PROBLEM 1:
Translate this sentence from the sermon excerpt on divorce below into Spanish: "There are certainly much more pleasant things to talk about."
PROBLEM 2:
Write the next paragraph of the sermon excerpt on divorce below, picking up right after its final sentence.

SELECTED EXTRACT:

....

What has happened? And what are we doing about it? Well
obviously, it is my rather unpleasant task this morning to talk to you
about divorce. I really don't want to do it. There are certainly much
more pleasant things to talk about. But this is an issue we must openly
and directly confront in the church of Jesus Christ.
Do you know, by the way, who in the church is most adamant
about there being strong and bold teaching on the sanctity of marriage?
Divorced persons. Not very many days ago, a man who has been and is still
going through the process said to me, "The church has become far
too accepting of divorce." I know he's right.
Now if you came today hoping that you would leave really
feeling good about life, let me apologize to you right now. I have no
intention that we will leave worship today feeling happy. Don't misunderstand.
I want us to leave with hope and with confidence in the power of the gospel.
But I also intend for us to leave today with a sense of grief over what
we have done to God's beautiful creation called "marriage."
I recognize that many of you have walked this road of divorce.
In fact I've talked with some you in preparation for this message. I hope
you know that my purpose is not to heap false guilt on you today.
This is one of those times when it is critical that we understand
the difference between condemning the sin and condemning hurting and broken
people. I would never intentionally cause hurt to persons who have suffered
the pain of divorce. But I will be painfully truthful about what God's
word says about this epidemic of our time.
There are really two questions that we need to deal with
today: 1) what does God say about divorce, and 2) what are we (the church)
going to do about it?
First, what is God word on this difficult subject? The passage
we read together this morning has an interesting context. The Pharisees
are questioning Jesus about divorce, not in order to learn, but in order
to trap him and get him in trouble.

....

DATASET ENTRIES:
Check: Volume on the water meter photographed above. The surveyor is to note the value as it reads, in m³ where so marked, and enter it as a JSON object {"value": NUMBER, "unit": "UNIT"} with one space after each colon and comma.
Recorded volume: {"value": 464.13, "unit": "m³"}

....

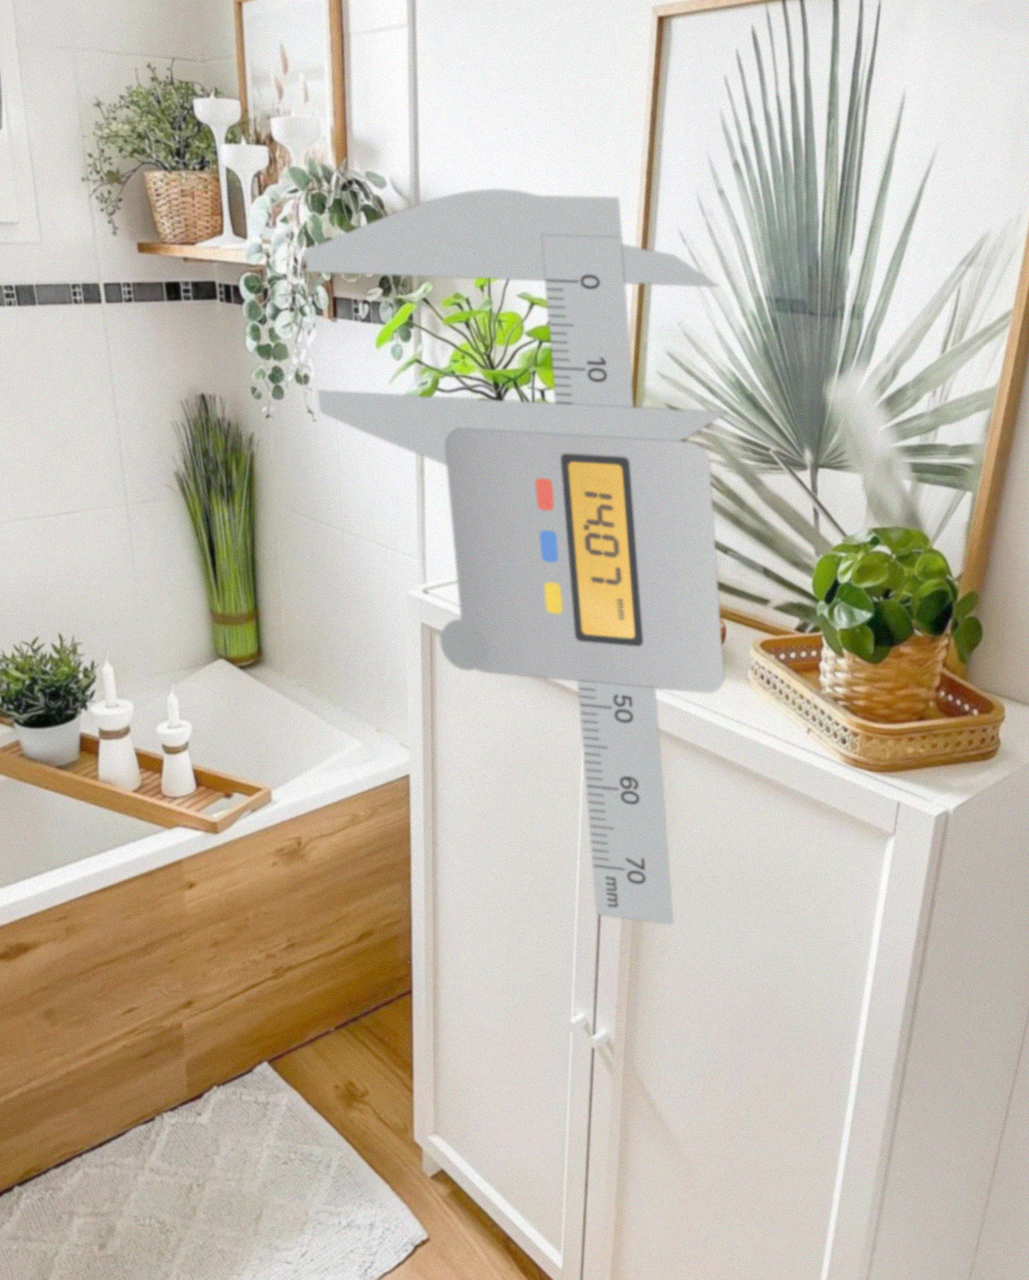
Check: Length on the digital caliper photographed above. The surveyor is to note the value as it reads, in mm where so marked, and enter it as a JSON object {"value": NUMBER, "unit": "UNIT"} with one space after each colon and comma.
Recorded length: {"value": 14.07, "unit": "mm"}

....

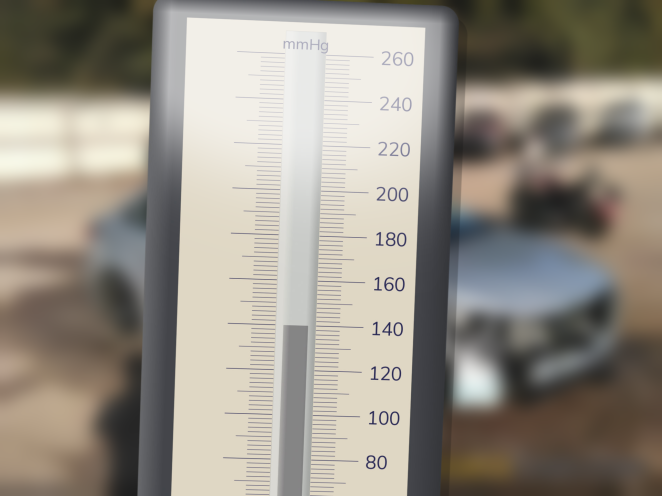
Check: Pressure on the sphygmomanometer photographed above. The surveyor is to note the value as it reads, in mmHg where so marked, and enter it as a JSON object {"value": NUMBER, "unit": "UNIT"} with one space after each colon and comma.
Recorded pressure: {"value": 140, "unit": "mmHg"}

....

EXPECTED ANSWER 1:
Sin duda hay cosas mucho más agradables de las que hablar.

EXPECTED ANSWER 2:
I understand. Talking about divorce seems like a no-win
situation. They were either trying to get him in trouble with Herod by
getting him to publicly condemn divorce (something that got John the Baptist
beheaded), or they were trying to get him trouble with Jewish men who
liked their system of easy divorce.
You see, there were two schools of thought about divorce
in Jesus' time. One school said, "Divorce is acceptable but only
for the cause of an unfaithful wife." (By the way the divorce laws
of Jesus time all had to do with the mans' rights because women had none)
That was the stricter school of thought. But there was another
school that said, "Divorce is the right of a Jewish man for any reason
he deems appropriate. If the woman displeases him, he can put her away."
So the question to Jesus is, "Is it lawful to divorce
for any and every reason?" Now what the Pharisees had in mind here
was the provision in the law of Moses, Deuteronomy 24, for divorce to
happen.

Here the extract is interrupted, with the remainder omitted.